C’est également pour ces raisons, que serait considérée comme inadmissible, voire potentiellement attentatoire à l'intérêt national, toute décision unilatérale prise par une source institutionnelle de s’abstenir de produire ou de fournir à la Comptabilité Nationale, en totalité ou en partie et selon les normes convenues, les résultats d'enquêtes dont elle a la charge.
Mesdames, Messieurs,
Il m'a été donné d’apprendre par les propos relatés par des médias qu’une institution officielle s’inscrit dans une démarche qui risquerait de consacrer de telles pratiques. Je n’aborderais pas, si vous le permettez, aujourd’hui, cette question pour ne pas nuire, au plan de la communication, à la richesse de l’Enquête Nationale sur l’Emploi, objet de notre rencontre. Je vous promets, cependant, de le faire au cours d’une journée « portes ouvertes » qui sera organisée, dans quelques jours, par notre institution, pour apporter, avec le plus grand souci possible de transparence et de franchise, tous les éclaircissements que vous souhaiterez avoir.
Je dois, cependant, vous dire, que j’ai, néanmoins, considéré opportun de donner d’abord à notre réaction à ces déclarations, un caractère institutionnel en portant à la connaissance de Monsieur le Chef du Gouvernement, au cours d’une audience qu’il a bien voulu m’accorder hier, nos appréhensions au sujet des déclarations officielles concernées et les risques auxquels sont exposés, dans le court terme, les comptes nationaux et régionaux selon les normes consacrées par la pratique nationale et internationale.
Permettez-moi à la fin de cette allocution de la couronner par une déférente référence à deux extraits du message que Sa Majesté le Roi Mohammed VI, que Dieu Le Protège, a adressé, le 20 octobre 2010, aux participants à la rencontre scientifique organisée à l'occasion de la célébration de la Journée Mondiale de la Statistique.
Le premier extrait stipule :
«………La statistique est considérée comme un outil méthodologique incontournable pour évaluer les politiques publiques et les ajustements à y apporter le cas échéant. Mieux encore, au vu des tâches qu’elle accomplit aujourd’hui, la statistique s’apparente à un véritable service public auquel la globalisation de l’économie et des valeurs a conféré une portée internationale. C’est pourquoi il est nécessaire d’en cerner les concepts avec rigueur, de veiller à la transparence de ses méthodes et de s’assurer de la plus large diffusion possible des résultats issus des travaux statistiques. Il est également indispensable de s’attacher au respect des normes et des pratiques consacrées par les organisations régionales et internationales compétentes. »

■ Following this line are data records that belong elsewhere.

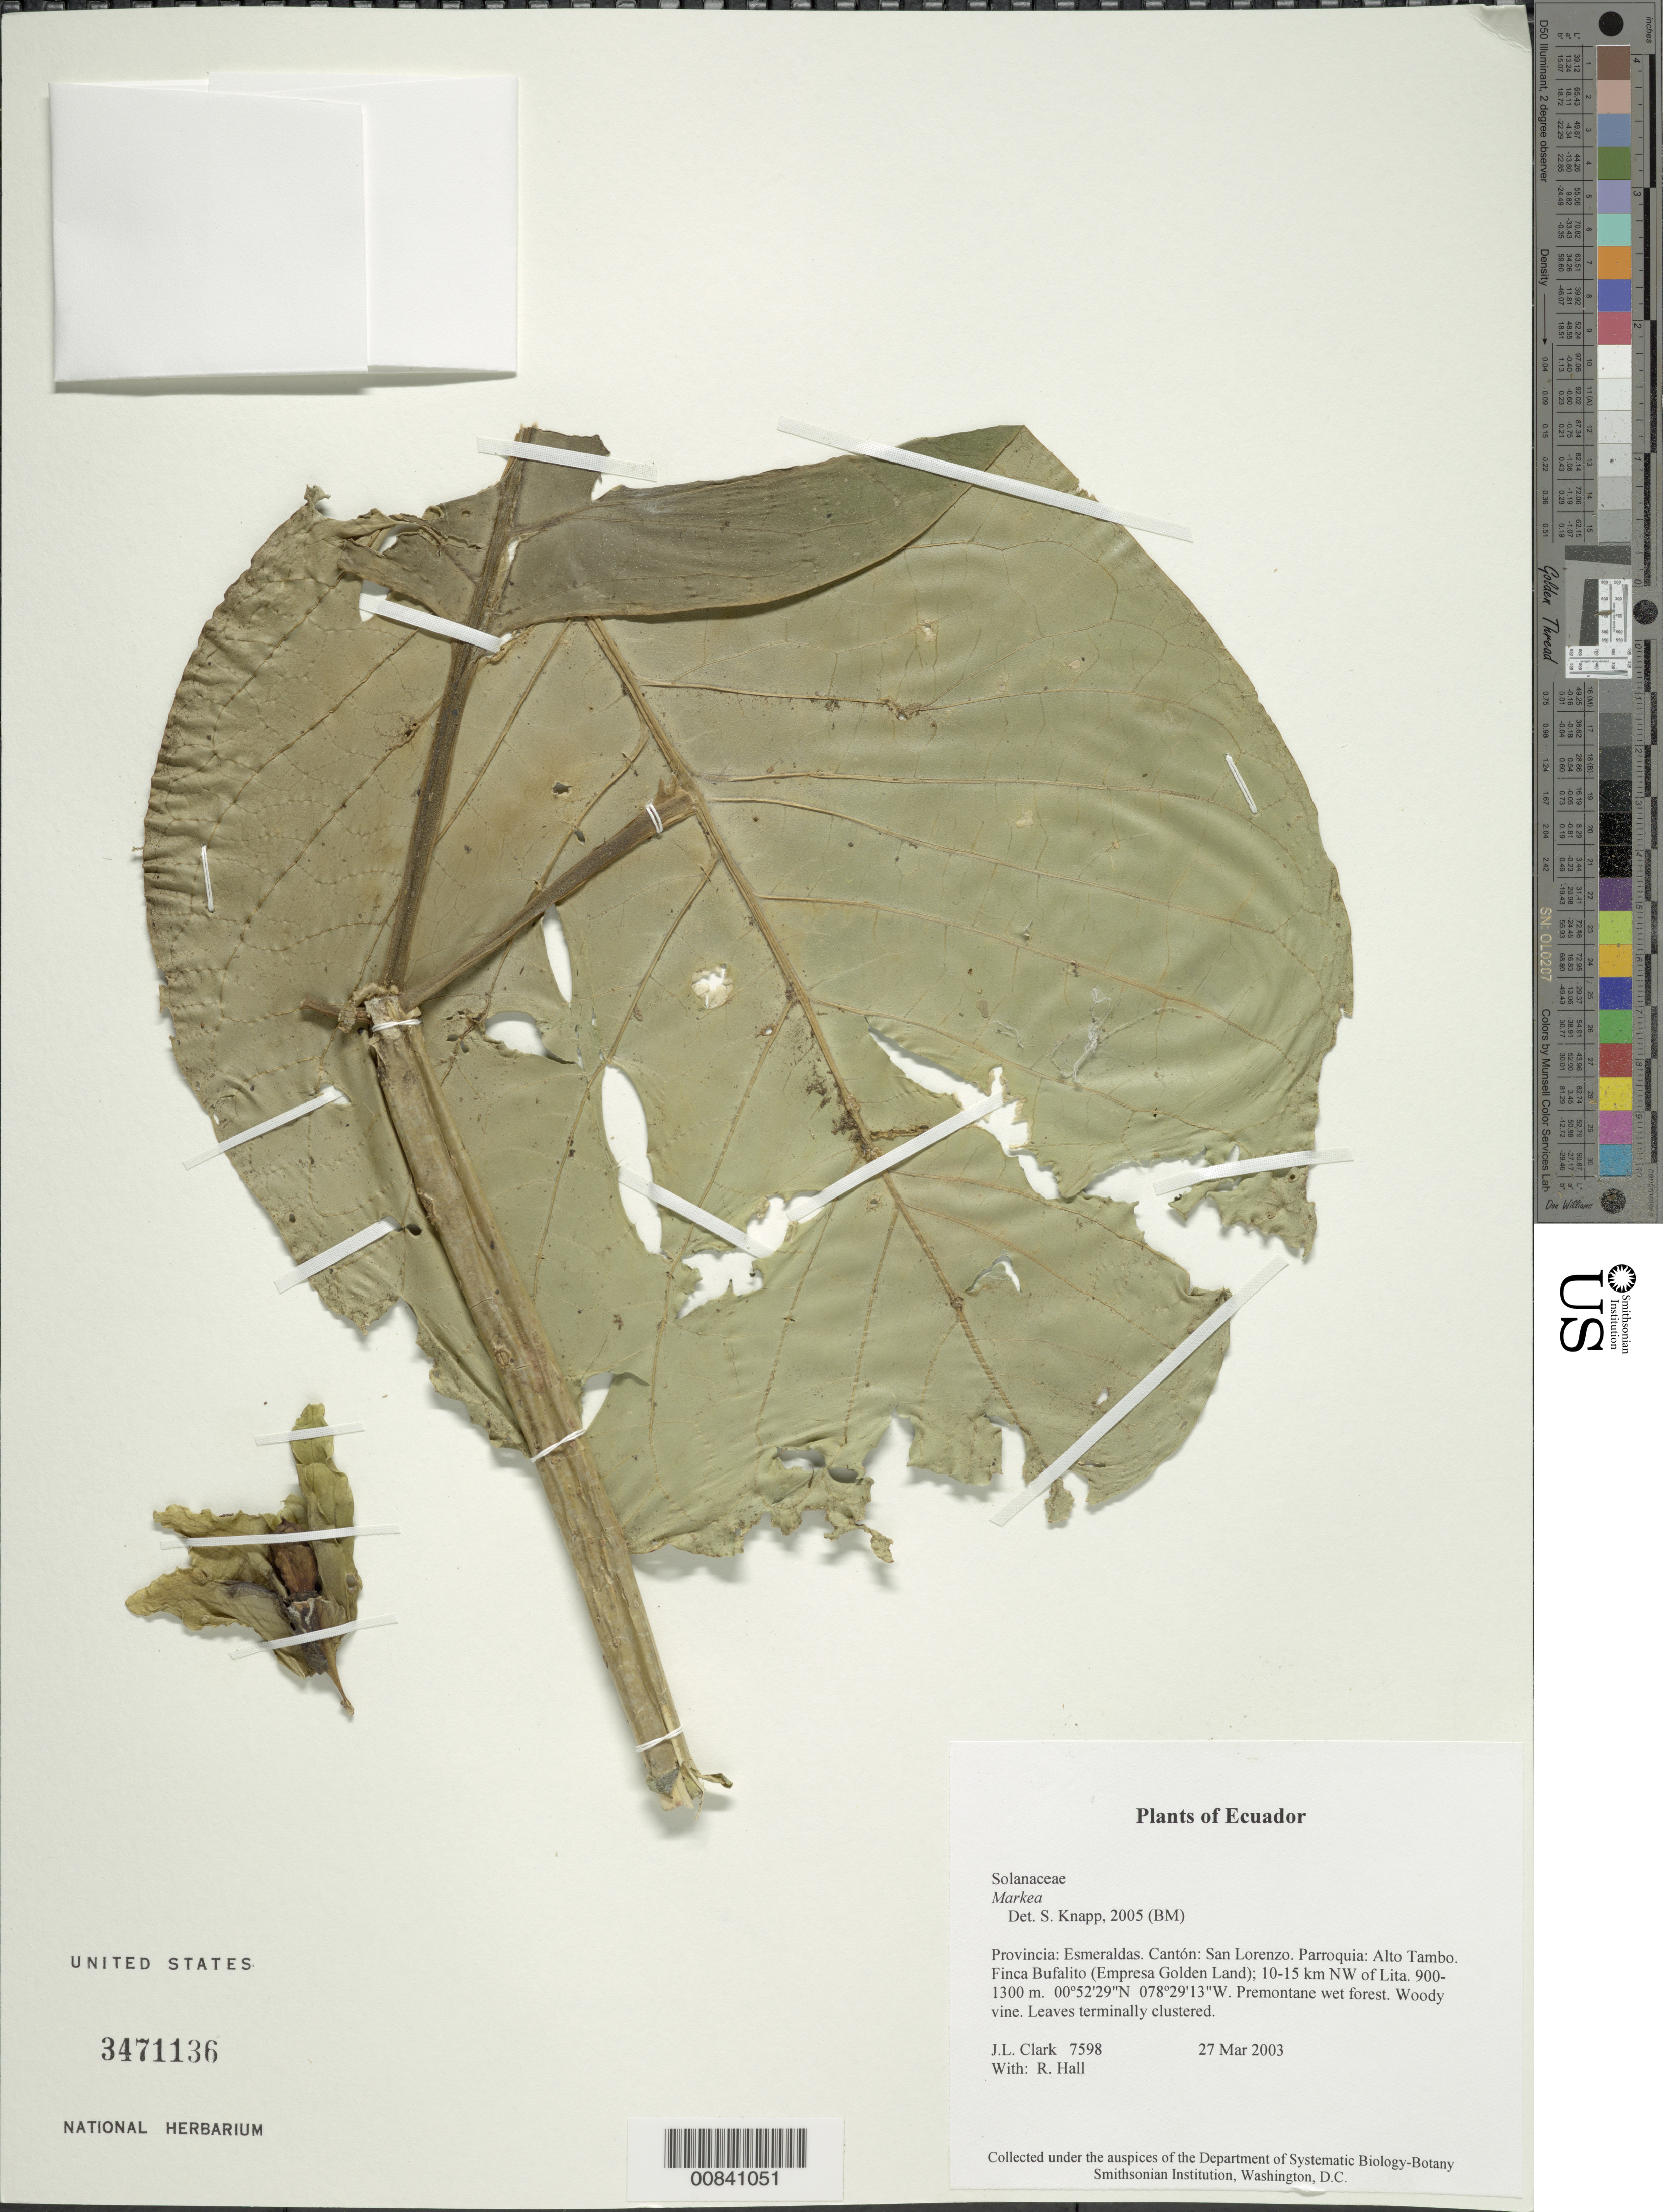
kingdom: Plantae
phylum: Tracheophyta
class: Magnoliopsida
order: Solanales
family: Solanaceae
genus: Markea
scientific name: Markea sp.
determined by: Knapp, S. D.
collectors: J. L. Clark & R. Hall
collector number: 07598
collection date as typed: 27 Mar 2003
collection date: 2003-03-27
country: Ecuador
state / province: Esmeraldas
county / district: San Lorenzo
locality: Parroquia: Alto Tambo. Finca Bufalito (Empresa Golden Land); 10-15 km NW of Lita.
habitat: Premontane wet forest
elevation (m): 900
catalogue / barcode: US 3471136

Le second extrait appelle, ainsi, à l’ordre tous ceux qui veulent bien en tenir compte :
« …….Nous invitons toutes les administrations, les entreprises, les organismes professionnels et les structures de la société civile, tous secteurs confondus, à intensifier la coordination et la collaboration avec les organismes officiels de statistique et à institutionnaliser ces efforts. Il est également impératif de faciliter la mise à la disposition de la statistique institutionnelle, de l’ensemble des données financières, économiques et sociales détenues par les différentes sources publiques et privées. »
Espérons que l’imminente teneur de ces instructions royales nous rappellera que, au-delà des exigences scientifiques et éthiques, l’objectivité des normes dans nos travaux dans toute évaluation participe d’une exigence supérieure, celle du devoir national.